US stock futures are pointing to further declines at the open, as markets continue to reel from the shock of Donald Trump’s sweeping new tariffs.
Futures for the S&P 500 and the Dow Jones Industrial Average indicate a 0.7% drop, while Nasdaq futures are down 0.5%. The projected declines follow steep losses on Thursday, when the S&P 500 plunged 4.8%—its worst single-day performance since June 2020—as investors reacted sharply to the tariff announcement.

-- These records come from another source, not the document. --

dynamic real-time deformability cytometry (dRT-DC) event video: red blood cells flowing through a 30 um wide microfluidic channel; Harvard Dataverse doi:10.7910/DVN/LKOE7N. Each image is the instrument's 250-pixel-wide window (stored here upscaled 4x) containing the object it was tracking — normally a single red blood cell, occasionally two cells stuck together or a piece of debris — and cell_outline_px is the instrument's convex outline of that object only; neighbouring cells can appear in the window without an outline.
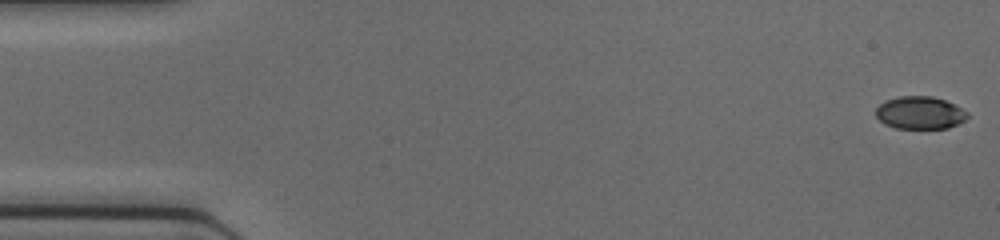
{"species": "common noctule bat (a hibernating species)", "species_latin": "Nyctalus noctula", "temperature_condition": "cold", "stored_images_in_passage": 46, "camera_frame_rate_fps": 3000, "um_per_image_px": 0.085, "animal": {"sex": "female", "body_mass_g": 17.0, "forearm_length_mm": 48.0}, "frame": {"image": 1, "passage_image": 1, "time_ms": 0.0, "image_size_px": [1000, 240], "cell_outline_px": [[968, 116], [964, 120], [948, 128], [896, 128], [884, 124], [876, 116], [876, 108], [884, 100], [900, 96], [932, 96], [944, 100], [968, 112]], "centroid_in_image_um": [78.16, 9.58], "position_along_channel_um": 6.8, "area_um2": 17.28}}
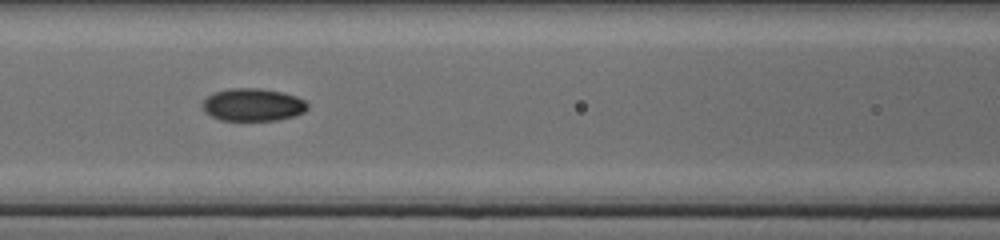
{"frame": {"image": 2, "passage_image": 20, "time_ms": 6.333, "image_size_px": [1000, 240], "cell_outline_px": [[308, 108], [304, 112], [296, 116], [276, 120], [220, 120], [204, 112], [200, 104], [208, 96], [216, 92], [228, 88], [256, 88], [280, 92], [296, 96], [304, 100], [308, 104]], "centroid_in_image_um": [21.48, 8.91], "position_along_channel_um": 145.1, "area_um2": 20.0}}
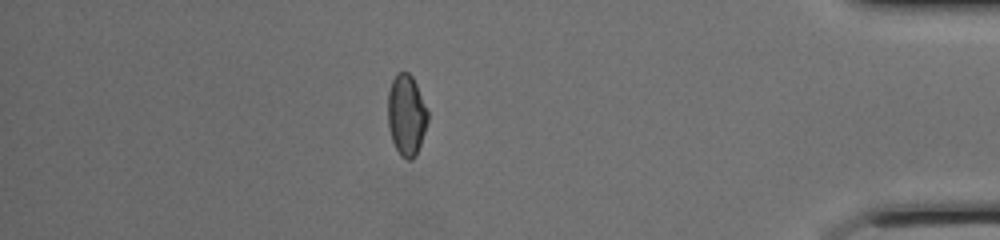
{"frame": {"image": 3, "passage_image": 40, "time_ms": 13.0, "image_size_px": [1000, 240], "cell_outline_px": [[428, 120], [416, 156], [412, 160], [408, 160], [400, 156], [392, 140], [388, 128], [388, 92], [392, 80], [400, 72], [408, 72], [412, 76], [416, 84], [428, 112]], "centroid_in_image_um": [34.53, 9.81], "position_along_channel_um": 400.7, "area_um2": 18.73}}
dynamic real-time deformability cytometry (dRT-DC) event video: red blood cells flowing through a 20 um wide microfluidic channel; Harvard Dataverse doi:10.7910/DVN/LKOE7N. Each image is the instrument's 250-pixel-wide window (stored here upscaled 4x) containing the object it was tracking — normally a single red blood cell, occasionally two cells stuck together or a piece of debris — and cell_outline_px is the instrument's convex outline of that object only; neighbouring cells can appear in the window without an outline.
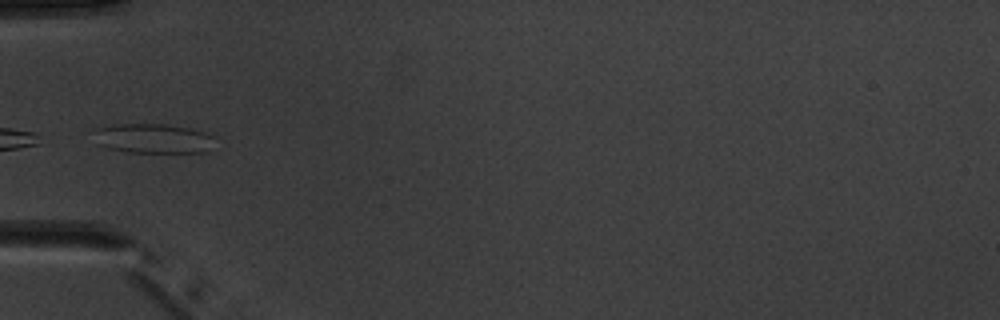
{"species": "common noctule bat (a hibernating species)", "species_latin": "Nyctalus noctula", "temperature_condition": "warm", "stored_images_in_passage": 5, "camera_frame_rate_fps": 3000, "um_per_image_px": 0.085, "animal": {"sex": "male", "body_mass_g": 20.1, "forearm_length_mm": 53.5}, "frame": {"image": 1, "passage_image": 5, "time_ms": 4.667, "image_size_px": [1000, 320], "cell_outline_px": [[212, 136], [208, 152], [128, 152], [108, 148], [96, 144], [92, 132], [96, 128], [116, 124], [164, 124], [188, 128], [204, 132]], "centroid_in_image_um": [12.91, 11.77], "position_along_channel_um": 72.1, "area_um2": 20.75}}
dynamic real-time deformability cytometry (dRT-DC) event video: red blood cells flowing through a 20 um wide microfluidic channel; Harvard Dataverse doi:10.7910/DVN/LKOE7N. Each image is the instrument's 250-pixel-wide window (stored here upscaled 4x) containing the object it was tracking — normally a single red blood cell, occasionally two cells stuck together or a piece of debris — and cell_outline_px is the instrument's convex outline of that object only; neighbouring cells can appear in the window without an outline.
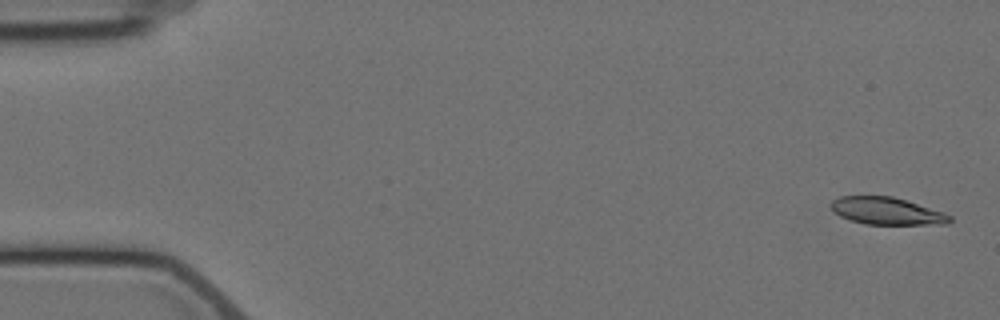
{"species": "Egyptian fruit bat (a non-hibernating species)", "species_latin": "Rousettus aegyptiacus", "temperature_condition": "cold", "stored_images_in_passage": 5, "camera_frame_rate_fps": 3000, "um_per_image_px": 0.085, "animal": {"sex": "female"}, "frame": {"image": 1, "passage_image": 1, "time_ms": 0.0, "image_size_px": [1000, 320], "cell_outline_px": [[952, 220], [948, 224], [864, 224], [840, 216], [828, 204], [832, 200], [840, 196], [892, 196], [944, 212], [952, 216]], "centroid_in_image_um": [75.38, 17.93], "position_along_channel_um": 9.6, "area_um2": 18.79}}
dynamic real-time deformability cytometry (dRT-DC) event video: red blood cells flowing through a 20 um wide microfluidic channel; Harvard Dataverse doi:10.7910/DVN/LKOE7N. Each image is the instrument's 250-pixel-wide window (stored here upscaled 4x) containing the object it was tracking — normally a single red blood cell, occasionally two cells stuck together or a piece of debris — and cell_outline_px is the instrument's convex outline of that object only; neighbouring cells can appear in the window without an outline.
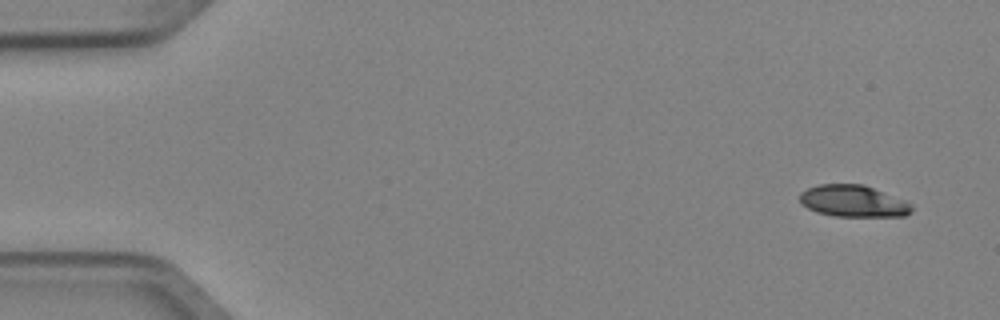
{"species": "Egyptian fruit bat (a non-hibernating species)", "species_latin": "Rousettus aegyptiacus", "temperature_condition": "cold", "stored_images_in_passage": 5, "camera_frame_rate_fps": 3000, "um_per_image_px": 0.085, "animal": {"sex": "female"}, "frame": {"image": 1, "passage_image": 1, "time_ms": 0.0, "image_size_px": [1000, 320], "cell_outline_px": [[912, 212], [904, 216], [836, 216], [816, 212], [800, 204], [800, 192], [808, 188], [820, 184], [864, 184], [904, 200], [912, 204]], "centroid_in_image_um": [72.52, 17.09], "position_along_channel_um": 12.5, "area_um2": 20.69}}
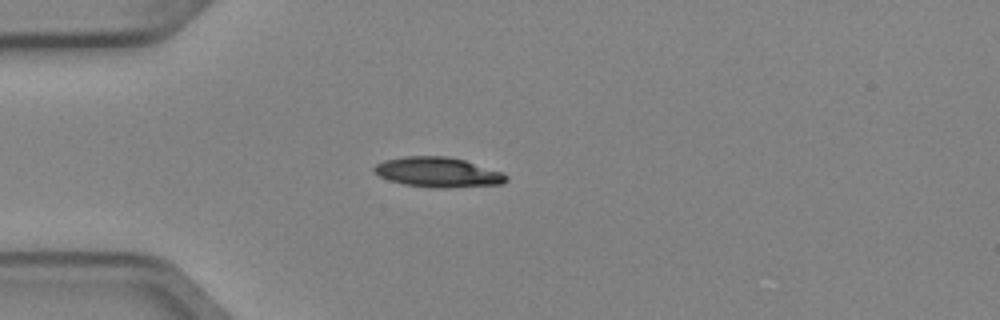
{"frame": {"image": 2, "passage_image": 4, "time_ms": 1.0, "image_size_px": [1000, 320], "cell_outline_px": [[508, 180], [504, 184], [448, 188], [432, 188], [404, 184], [388, 180], [372, 172], [372, 168], [376, 164], [384, 160], [404, 156], [448, 156], [464, 160], [504, 172], [508, 176]], "centroid_in_image_um": [37.24, 14.64], "position_along_channel_um": 47.8, "area_um2": 23.41}}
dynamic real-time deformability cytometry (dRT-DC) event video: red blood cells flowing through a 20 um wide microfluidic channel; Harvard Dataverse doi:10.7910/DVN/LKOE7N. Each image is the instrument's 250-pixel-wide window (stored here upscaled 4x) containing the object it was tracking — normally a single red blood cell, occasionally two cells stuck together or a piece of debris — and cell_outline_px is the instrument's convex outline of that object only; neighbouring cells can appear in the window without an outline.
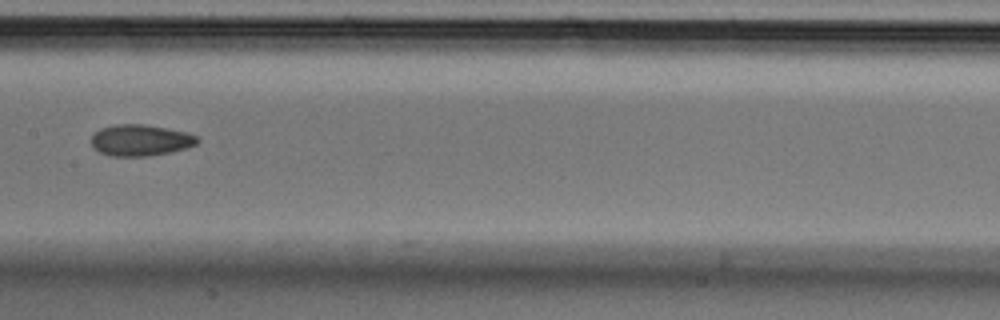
{"species": "Egyptian fruit bat (a non-hibernating species)", "species_latin": "Rousettus aegyptiacus", "temperature_condition": "cold", "stored_images_in_passage": 8, "camera_frame_rate_fps": 3000, "um_per_image_px": 0.085, "animal": {"sex": "male"}, "frame": {"image": 1, "passage_image": 8, "time_ms": 2.333, "image_size_px": [1000, 320], "cell_outline_px": [[200, 140], [196, 144], [188, 148], [148, 156], [112, 156], [100, 152], [92, 148], [92, 136], [100, 128], [112, 124], [144, 124], [168, 128], [188, 132], [196, 136]], "centroid_in_image_um": [11.94, 11.91], "position_along_channel_um": 195.5, "area_um2": 19.48}}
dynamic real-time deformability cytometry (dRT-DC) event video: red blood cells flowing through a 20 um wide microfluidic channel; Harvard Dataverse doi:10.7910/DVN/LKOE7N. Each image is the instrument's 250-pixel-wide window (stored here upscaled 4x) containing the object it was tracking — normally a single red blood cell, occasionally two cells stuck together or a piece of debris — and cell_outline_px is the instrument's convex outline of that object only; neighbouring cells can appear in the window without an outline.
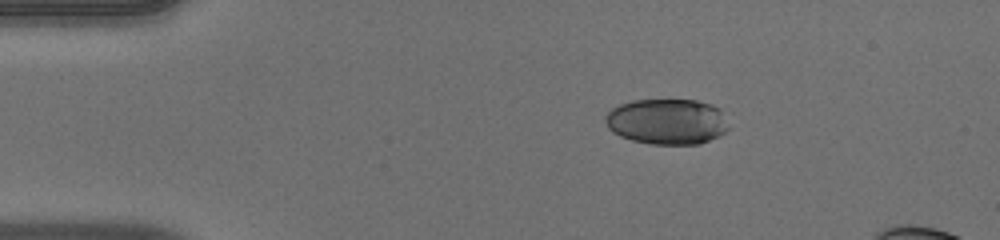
{"species": "human", "species_latin": "Homo sapiens", "temperature_condition": "warm", "stored_images_in_passage": 42, "camera_frame_rate_fps": 3000, "um_per_image_px": 0.085, "donor": {"sex": "male"}, "frame": {"image": 1, "passage_image": 1, "time_ms": 0.0, "image_size_px": [1000, 240], "cell_outline_px": [[728, 128], [724, 132], [700, 144], [652, 144], [632, 140], [620, 136], [612, 132], [608, 128], [604, 120], [604, 116], [612, 108], [620, 104], [632, 100], [696, 100], [712, 104], [720, 108]], "centroid_in_image_um": [56.65, 10.32], "position_along_channel_um": 28.3, "area_um2": 32.77}}
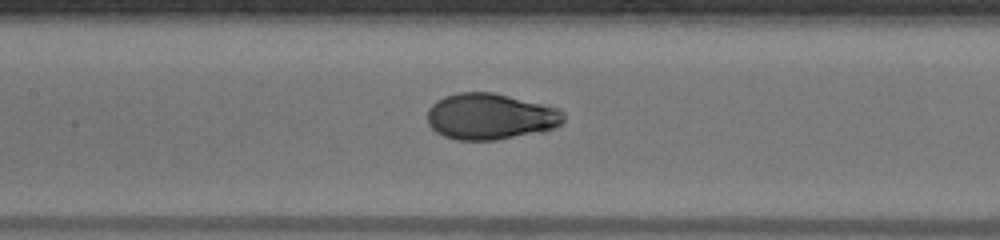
{"frame": {"image": 2, "passage_image": 16, "time_ms": 5.0, "image_size_px": [1000, 240], "cell_outline_px": [[564, 120], [556, 128], [544, 132], [496, 140], [456, 140], [444, 136], [436, 132], [428, 124], [428, 108], [436, 100], [444, 96], [460, 92], [492, 92], [560, 108], [564, 112]], "centroid_in_image_um": [41.7, 9.91], "position_along_channel_um": 165.7, "area_um2": 37.05}}
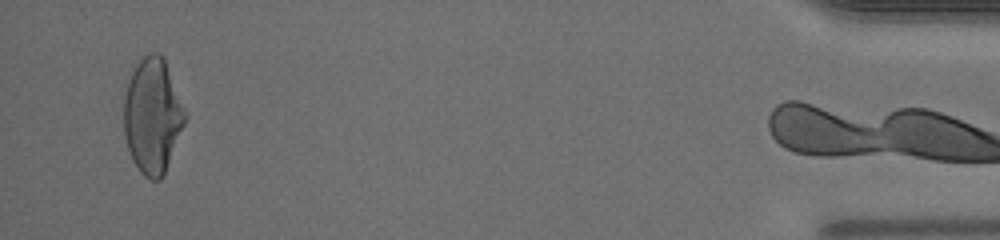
{"frame": {"image": 3, "passage_image": 41, "time_ms": 13.333, "image_size_px": [1000, 240], "cell_outline_px": [[188, 116], [164, 172], [160, 180], [152, 180], [144, 176], [140, 172], [132, 160], [128, 148], [124, 132], [124, 96], [128, 72], [148, 52], [160, 52], [164, 56]], "centroid_in_image_um": [12.95, 9.77], "position_along_channel_um": 422.2, "area_um2": 41.5}, "authors_computed_cell_mechanics": {"area_um2": 36.9053, "velocity_mm_per_s": 4.0455, "shape_relaxation_time_tau1_ms": 4.2404, "shape_relaxation_time_tau2_ms": null, "deformation_change_tau1": 0.2088, "deformation_change_tau2": null}}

Paul Donovan, chief economist at UBS Global Wealth Management, said:
“Financial markets expected a significant tax increase from US President Trump. Yesterday’s reaction shows the tax increase was worse than anticipated.
US dollar weakness is telling. We often say that when the US sneezes, the global economy catches a cold. This isn’t a sneeze—this is the US cutting off its own arm. The self-inflicted economic cost is naturally weakening the dollar.”
President Downplays Market Turmoil, Citing Inherited Economic Woes
The president downplayed the recent financial market turmoil, calling it “to be expected” and attributing it to the “terrible economy” he inherited.
Overnight, Japan’s Nikkei index fell nearly 3%, extending a steep decline that at one point had it on track for a weekly loss of almost 10%—its worst performance since the COVID-19 pandemic began in March 2020.
The sell-off follows a brutal day on Wall Street, where S&P 500 companies collectively shed $2.4 trillion in market value on Thursday—their largest single-day loss since global lockdowns triggered by COVID five years ago.